Egypt must stop censoring newspapers

New York, September 27, 2011–The Committee to Protect Journalists condemns the censorship of two newspapers in the past four days, the first instances of their kind since the ouster of former president Hosni Mubarak in February. Production of the Saturday edition of the independent weekly Sawt al-Umma was halted, while the daily Rose al-Youssef was prevented from printing a page in today’s paper that was to feature a controversial story.

“The military government has revived Mubarak-era repression,” said Mohamed Abdel Dayem, CPJ’s Middle East and North Africa program coordinator. “These two instances of censorship have been preceded by the closing of a news bureau, the interrogation of journalists, and other instances of press restrictions and intimidation.”

Al-Ahram printing house, which publishes the semi-official daily Al-Ahram and other newspapers, told Sawt al-Umma editors that it was halting production of its Saturday edition because of the paper’s story on Mubarak’s ongoing trial, news reports said. The government has imposed restrictions on coverage of the Mubarak trial, although domestic media outlets have reported extensively on the proceedings. About 100,000 copies of the issue had already been printed by the time the decision was made, Sawt al-Umma‘s editor-in-chief, Abdel Halim Kandil, told the satellite news channel Al-Arabiya. 

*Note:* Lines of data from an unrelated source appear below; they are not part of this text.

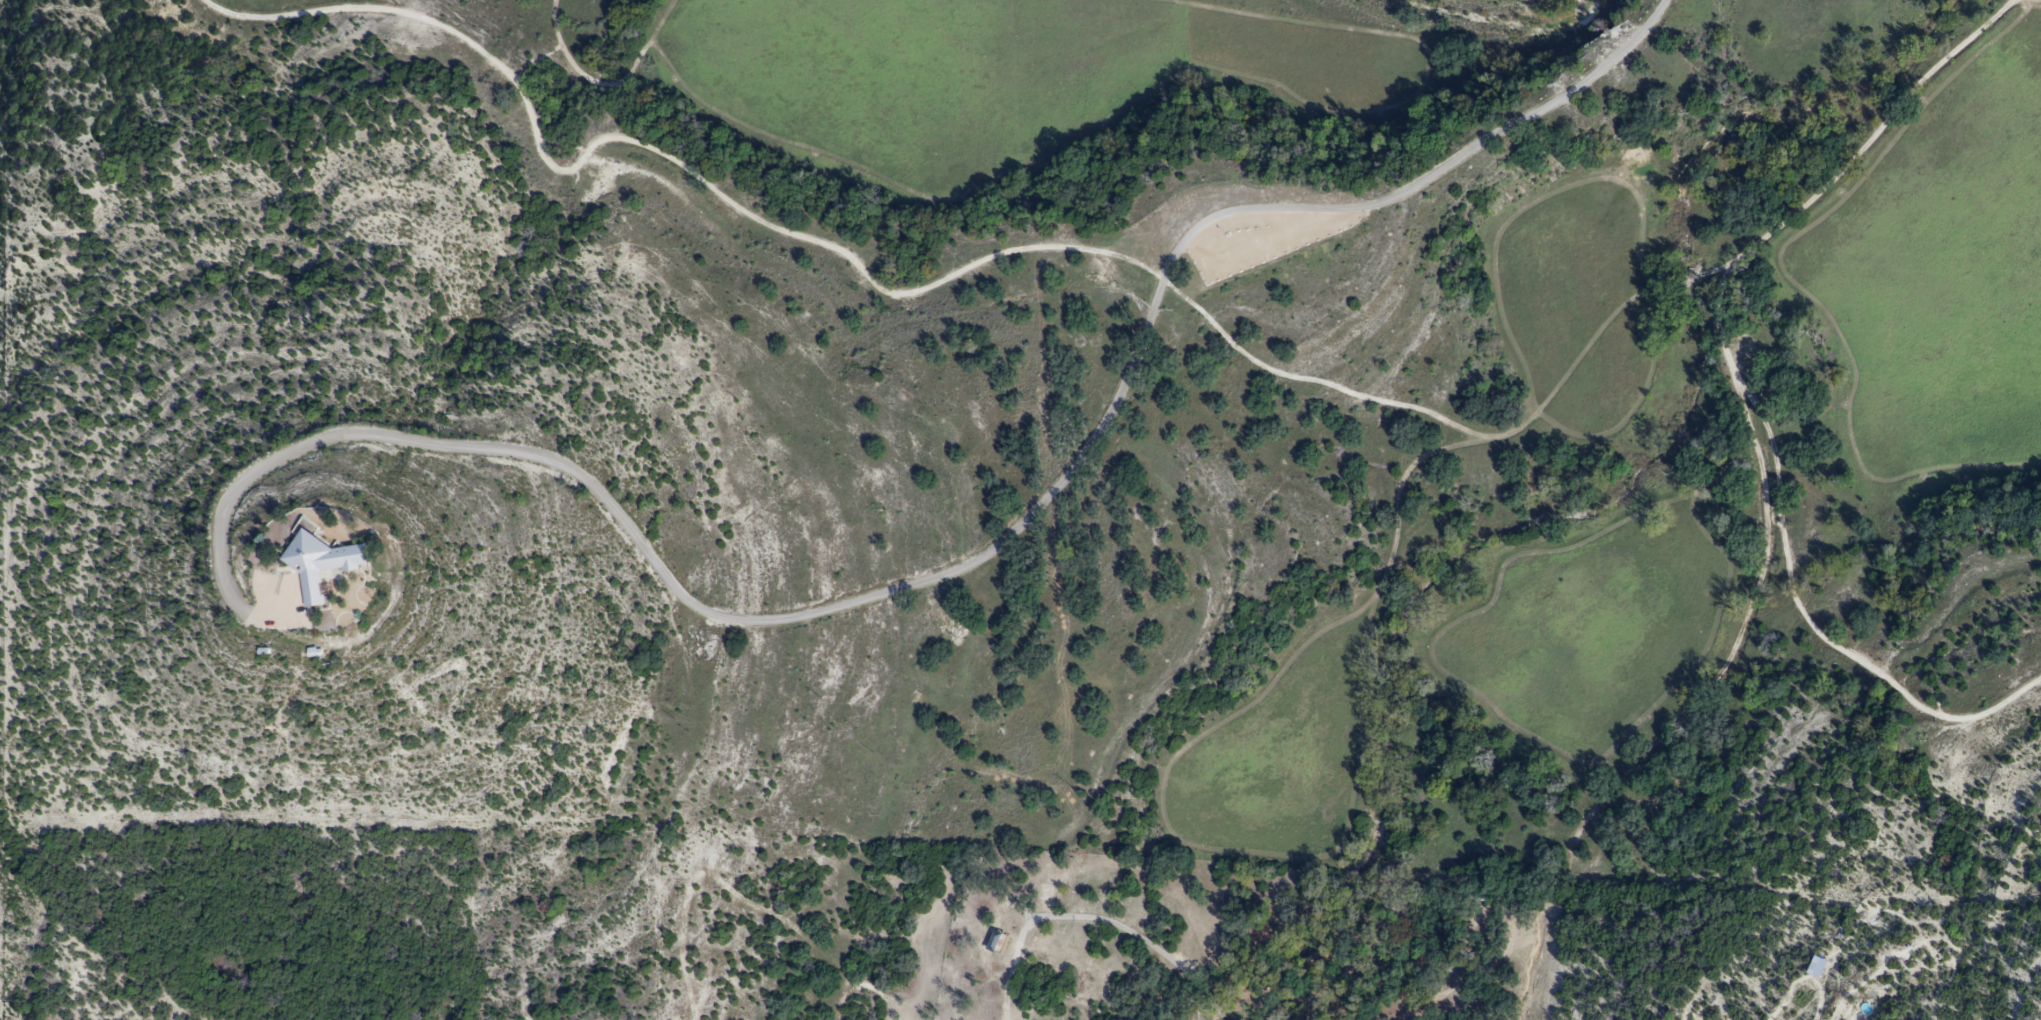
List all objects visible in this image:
road: (1328, 19)
road: (604, 74)
road: (955, 269)
road: (1746, 395)
road: (967, 563)
building: (319, 564)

Sawt al-Umma was a frequent target of harassment under Mubarak’s regime, CPJ research shows. Several of its journalists faced criminal charges, and many of its print runs were censored, news reports said.

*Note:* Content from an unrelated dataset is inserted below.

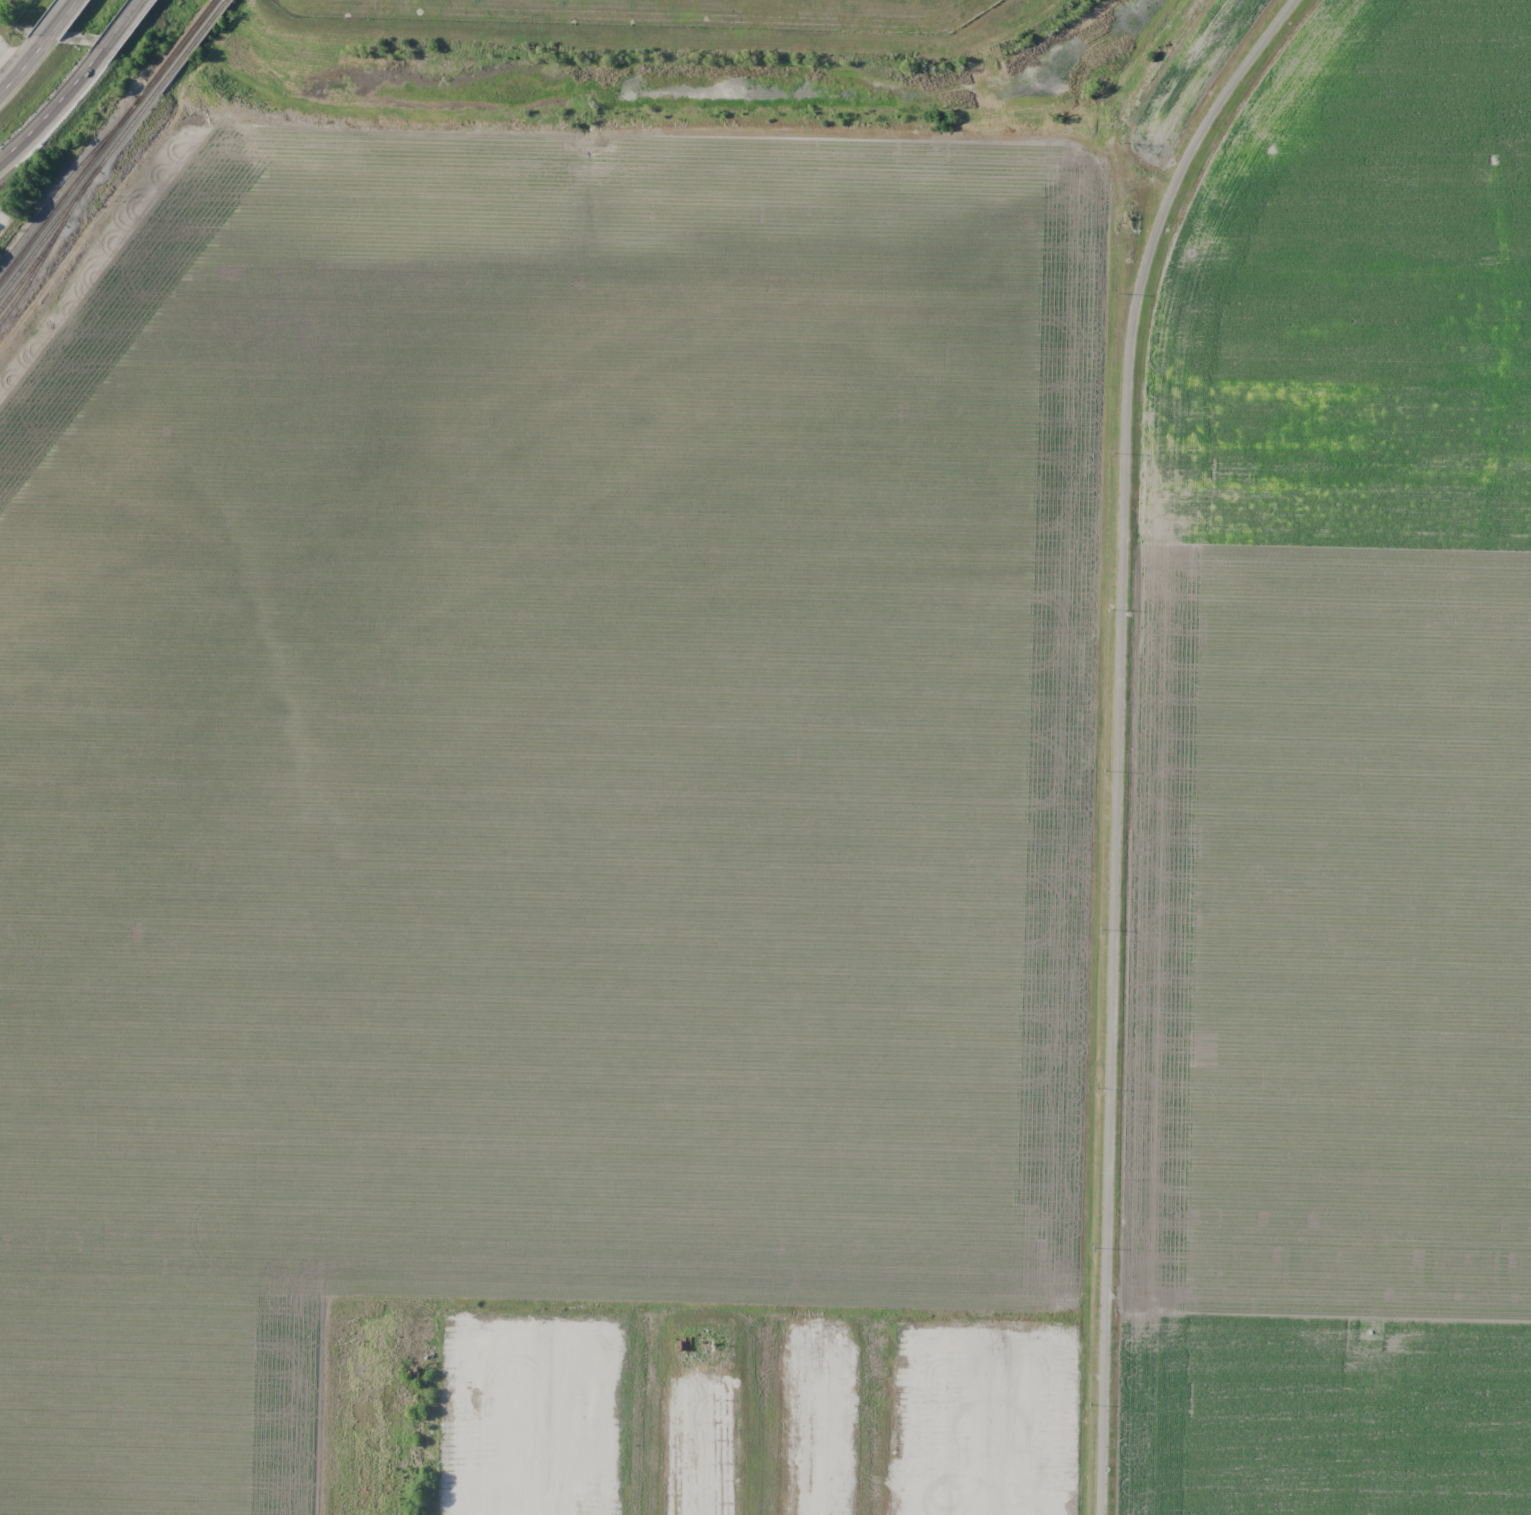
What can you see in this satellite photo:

Al-Ahram also informed Rose al-Youssef, a pro-regime daily during the Mubarak era, that a page in today’s issue that included the second part of an investigative report would be omitted, local news outlets reported. After part one was published on Monday, describing an alleged Israeli spy once stationed in Cairo, an unidentified “sovereign” body told Al-Ahram not to allow publication of any further details of the case, the daily’s editor-in-chief, Ibrahim Khalil, told reporters. Al-Ahram told the newspaper that an amended version of the issue–one that didn’t include the offending page–would appear on newsstands, news reports said.

Recent actions by Egyptian authorities have signaled a declining environment for press freedom. In September, government agents shut down an Al-Jazeera bureau, while the military announced a “temporary freeze” on issuing licenses to satellite television stations, CPJ reported. In June, military authorities interrogated and intimidated independent or critical journalists on grounds of their work.